**What this task involves:** Would you please give every entry again exactly, without the pictures?

(Skeletal landmark data)
+ + + + + + +

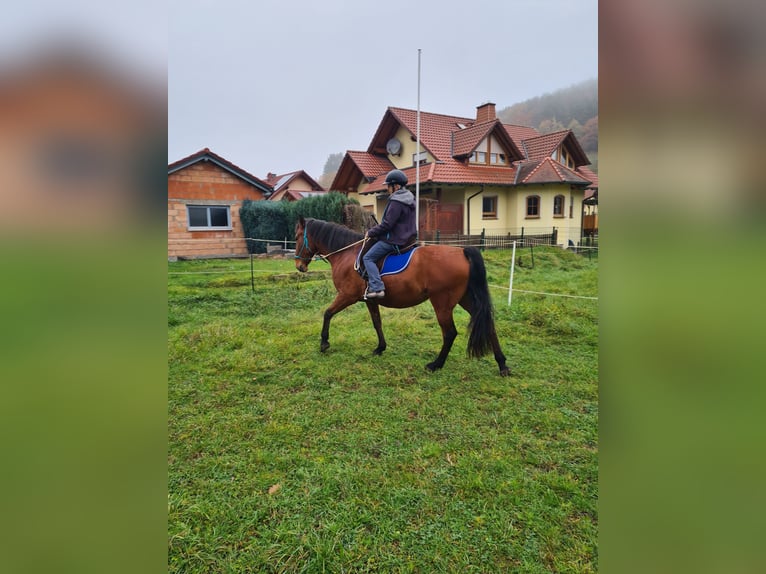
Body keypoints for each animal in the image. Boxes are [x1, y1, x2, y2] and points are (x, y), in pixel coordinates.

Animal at [293, 216, 510, 376]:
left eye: (296, 236)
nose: (299, 266)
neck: (348, 254)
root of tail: (462, 252)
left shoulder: (347, 295)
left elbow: (327, 313)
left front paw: (324, 343)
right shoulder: (370, 299)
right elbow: (377, 323)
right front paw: (380, 348)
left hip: (442, 303)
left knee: (449, 333)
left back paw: (436, 364)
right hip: (464, 299)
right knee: (488, 324)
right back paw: (502, 365)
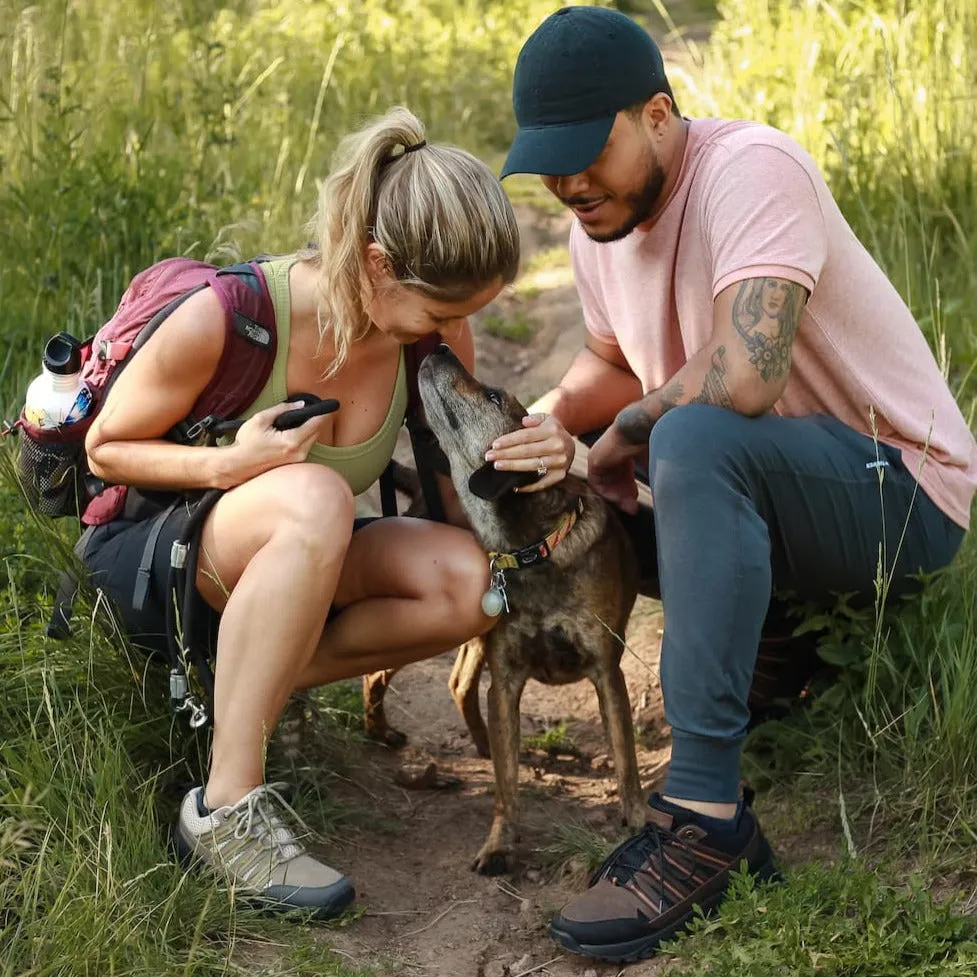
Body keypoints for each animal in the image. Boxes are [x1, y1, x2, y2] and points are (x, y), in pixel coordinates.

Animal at [390, 346, 648, 876]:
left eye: (492, 395)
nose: (440, 347)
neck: (528, 549)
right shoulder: (505, 680)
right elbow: (506, 784)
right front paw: (499, 844)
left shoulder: (606, 672)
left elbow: (625, 758)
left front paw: (635, 820)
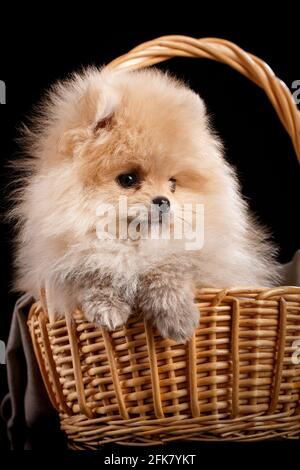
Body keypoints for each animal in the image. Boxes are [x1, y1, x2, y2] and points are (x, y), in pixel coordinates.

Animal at [9, 67, 282, 342]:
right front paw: (107, 308)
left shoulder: (205, 260)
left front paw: (179, 319)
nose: (164, 201)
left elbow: (170, 268)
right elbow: (90, 271)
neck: (134, 243)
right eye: (128, 179)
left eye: (172, 184)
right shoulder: (58, 263)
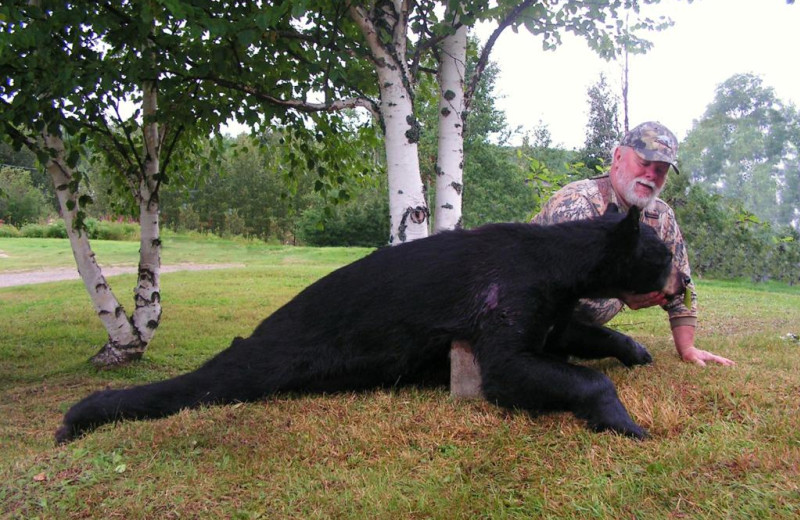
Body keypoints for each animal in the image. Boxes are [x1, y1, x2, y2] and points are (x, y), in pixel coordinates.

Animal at [54, 204, 688, 442]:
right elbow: (519, 371)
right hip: (273, 359)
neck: (556, 261)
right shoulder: (507, 299)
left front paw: (635, 349)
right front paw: (623, 419)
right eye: (663, 254)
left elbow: (579, 333)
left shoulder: (549, 309)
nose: (683, 283)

+ + + + + + +

**Result of the exercise:**
Body keypoints for each animal in the image. Boxes are [x1, y1, x2, y2] and points are (x, y), in pixel coordinates.

Animal at [293, 216, 510, 376]:
left eye: (296, 236)
nose: (299, 266)
neck: (348, 254)
root of tail: (462, 252)
left shoulder: (347, 295)
left elbow: (327, 313)
left front paw: (324, 343)
right shoulder: (370, 299)
right elbow: (377, 323)
right front paw: (380, 348)
left hip: (442, 303)
left knee: (449, 333)
left back paw: (436, 364)
right hip: (464, 299)
right knee: (488, 324)
right back paw: (502, 365)
Body keypoints for each animal in the image. Boxes are [x1, y1, x2, y2] and points are (x, y), in pixel coordinates.

Animal at [390, 346, 648, 876]:
left eye: (492, 395)
nose: (440, 347)
neck: (528, 549)
right shoulder: (505, 680)
right elbow: (506, 784)
right front paw: (499, 844)
left shoulder: (606, 672)
left elbow: (625, 758)
left front paw: (635, 820)
Body keypoints for each animal in the image. Boxes are [x1, y1, x2, y2] and points are (x, y), in pixel coordinates.

Animal at [9, 67, 282, 342]:
right front paw: (107, 308)
left shoulder: (205, 260)
left front paw: (179, 319)
nose: (164, 201)
left elbow: (170, 268)
right elbow: (90, 271)
neck: (134, 243)
right eye: (128, 179)
left eye: (172, 184)
right shoulder: (58, 263)
Body keypoints for each animal in the image. Boxes are [x1, y1, x2, y2] and points are (x, y), in pixel coordinates.

Animal at [54, 204, 688, 442]:
right elbow: (519, 371)
right hip: (273, 359)
neck: (556, 261)
right shoulder: (507, 299)
left front paw: (635, 349)
right front paw: (623, 419)
right eye: (663, 254)
left elbow: (579, 333)
left shoulder: (549, 309)
nose: (683, 283)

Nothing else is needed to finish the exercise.